Dataset records:
>>>>>

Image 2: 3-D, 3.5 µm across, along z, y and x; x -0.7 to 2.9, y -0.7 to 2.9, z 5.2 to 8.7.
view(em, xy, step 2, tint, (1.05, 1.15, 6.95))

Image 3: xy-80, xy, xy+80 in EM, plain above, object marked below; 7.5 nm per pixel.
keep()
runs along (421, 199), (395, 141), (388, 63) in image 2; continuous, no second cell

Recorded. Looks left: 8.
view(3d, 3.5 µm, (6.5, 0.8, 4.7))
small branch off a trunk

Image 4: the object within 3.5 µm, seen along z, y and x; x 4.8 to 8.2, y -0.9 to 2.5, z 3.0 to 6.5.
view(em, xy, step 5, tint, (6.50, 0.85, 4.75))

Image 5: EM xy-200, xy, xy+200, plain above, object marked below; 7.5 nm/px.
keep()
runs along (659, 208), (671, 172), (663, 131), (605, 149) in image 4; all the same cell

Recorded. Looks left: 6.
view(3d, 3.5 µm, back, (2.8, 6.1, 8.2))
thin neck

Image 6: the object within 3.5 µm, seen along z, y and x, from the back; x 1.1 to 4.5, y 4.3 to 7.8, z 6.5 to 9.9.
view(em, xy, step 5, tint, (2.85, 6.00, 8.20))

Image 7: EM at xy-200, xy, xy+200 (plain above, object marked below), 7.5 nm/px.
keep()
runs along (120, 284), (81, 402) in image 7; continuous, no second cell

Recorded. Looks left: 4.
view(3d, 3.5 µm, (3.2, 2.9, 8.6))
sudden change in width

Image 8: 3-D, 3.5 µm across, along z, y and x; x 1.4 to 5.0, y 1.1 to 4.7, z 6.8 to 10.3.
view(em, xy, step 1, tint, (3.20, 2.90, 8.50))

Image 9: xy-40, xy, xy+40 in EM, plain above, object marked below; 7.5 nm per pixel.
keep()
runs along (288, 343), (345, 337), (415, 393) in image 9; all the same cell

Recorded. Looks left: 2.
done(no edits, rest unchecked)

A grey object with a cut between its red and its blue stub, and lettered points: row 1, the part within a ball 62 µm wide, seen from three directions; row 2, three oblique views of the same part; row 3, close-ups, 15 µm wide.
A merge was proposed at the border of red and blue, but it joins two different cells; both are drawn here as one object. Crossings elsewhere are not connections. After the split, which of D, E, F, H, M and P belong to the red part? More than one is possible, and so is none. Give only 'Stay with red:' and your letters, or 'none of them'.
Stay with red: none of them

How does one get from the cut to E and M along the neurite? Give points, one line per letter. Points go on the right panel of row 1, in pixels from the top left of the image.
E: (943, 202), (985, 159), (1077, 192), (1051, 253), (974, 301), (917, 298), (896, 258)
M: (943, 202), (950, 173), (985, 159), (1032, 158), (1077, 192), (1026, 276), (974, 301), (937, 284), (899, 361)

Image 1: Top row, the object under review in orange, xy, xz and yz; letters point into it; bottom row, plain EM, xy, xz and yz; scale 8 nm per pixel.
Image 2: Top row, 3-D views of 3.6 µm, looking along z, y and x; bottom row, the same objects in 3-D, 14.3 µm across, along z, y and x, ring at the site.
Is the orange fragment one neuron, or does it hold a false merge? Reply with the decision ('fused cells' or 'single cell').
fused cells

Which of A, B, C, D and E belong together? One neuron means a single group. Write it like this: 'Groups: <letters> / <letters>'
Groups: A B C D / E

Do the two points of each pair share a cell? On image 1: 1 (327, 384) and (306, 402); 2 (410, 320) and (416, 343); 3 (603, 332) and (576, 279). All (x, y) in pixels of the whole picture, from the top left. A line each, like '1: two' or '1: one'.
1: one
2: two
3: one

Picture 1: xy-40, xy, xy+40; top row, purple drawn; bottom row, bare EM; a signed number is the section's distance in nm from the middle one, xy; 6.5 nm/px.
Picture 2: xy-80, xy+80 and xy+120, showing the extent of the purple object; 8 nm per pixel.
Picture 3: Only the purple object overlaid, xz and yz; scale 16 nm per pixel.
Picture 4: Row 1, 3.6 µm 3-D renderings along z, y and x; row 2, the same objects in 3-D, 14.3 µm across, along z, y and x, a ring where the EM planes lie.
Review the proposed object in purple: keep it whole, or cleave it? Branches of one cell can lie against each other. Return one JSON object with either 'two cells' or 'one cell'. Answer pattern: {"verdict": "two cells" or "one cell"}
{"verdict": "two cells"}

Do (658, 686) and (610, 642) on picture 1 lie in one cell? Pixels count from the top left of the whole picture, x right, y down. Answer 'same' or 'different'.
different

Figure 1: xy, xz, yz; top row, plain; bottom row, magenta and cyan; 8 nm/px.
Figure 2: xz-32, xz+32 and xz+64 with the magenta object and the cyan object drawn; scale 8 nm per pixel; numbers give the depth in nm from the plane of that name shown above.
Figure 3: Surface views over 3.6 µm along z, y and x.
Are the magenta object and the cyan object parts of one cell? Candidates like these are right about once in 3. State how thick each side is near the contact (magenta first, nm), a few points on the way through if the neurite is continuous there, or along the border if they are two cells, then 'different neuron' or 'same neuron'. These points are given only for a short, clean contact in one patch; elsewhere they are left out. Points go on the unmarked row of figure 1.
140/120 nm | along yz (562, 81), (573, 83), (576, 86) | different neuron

<<<<<

DIRECTIONS FOR THIS TASK: From the opening line of the data above, please print each line as written up to and including the line that contains "A grey object", and nothing more.

WRITTEN ANSWER:
Image 2: 3-D, 3.5 µm across, along z, y and x; x -0.7 to 2.9, y -0.7 to 2.9, z 5.2 to 8.7.
view(em, xy, step 2, tint, (1.05, 1.15, 6.95))

Image 3: xy-80, xy, xy+80 in EM, plain above, object marked below; 7.5 nm per pixel.
keep()
runs along (421, 199), (395, 141), (388, 63) in image 2; continuous, no second cell

Recorded. Looks left: 8.
view(3d, 3.5 µm, (6.5, 0.8, 4.7))
small branch off a trunk

Image 4: the object within 3.5 µm, seen along z, y and x; x 4.8 to 8.2, y -0.9 to 2.5, z 3.0 to 6.5.
view(em, xy, step 5, tint, (6.50, 0.85, 4.75))

Image 5: EM xy-200, xy, xy+200, plain above, object marked below; 7.5 nm/px.
keep()
runs along (659, 208), (671, 172), (663, 131), (605, 149) in image 4; all the same cell

Recorded. Looks left: 6.
view(3d, 3.5 µm, back, (2.8, 6.1, 8.2))
thin neck

Image 6: the object within 3.5 µm, seen along z, y and x, from the back; x 1.1 to 4.5, y 4.3 to 7.8, z 6.5 to 9.9.
view(em, xy, step 5, tint, (2.85, 6.00, 8.20))

Image 7: EM at xy-200, xy, xy+200 (plain above, object marked below), 7.5 nm/px.
keep()
runs along (120, 284), (81, 402) in image 7; continuous, no second cell

Recorded. Looks left: 4.
view(3d, 3.5 µm, (3.2, 2.9, 8.6))
sudden change in width

Image 8: 3-D, 3.5 µm across, along z, y and x; x 1.4 to 5.0, y 1.1 to 4.7, z 6.8 to 10.3.
view(em, xy, step 1, tint, (3.20, 2.90, 8.50))

Image 9: xy-40, xy, xy+40 in EM, plain above, object marked below; 7.5 nm per pixel.
keep()
runs along (288, 343), (345, 337), (415, 393) in image 9; all the same cell

Recorded. Looks left: 2.
done(no edits, rest unchecked)

A grey object with a cut between its red and its blue stub, and lettered points: row 1, the part within a ball 62 µm wide, seen from three directions; row 2, three oblique views of the same part; row 3, close-ups, 15 µm wide.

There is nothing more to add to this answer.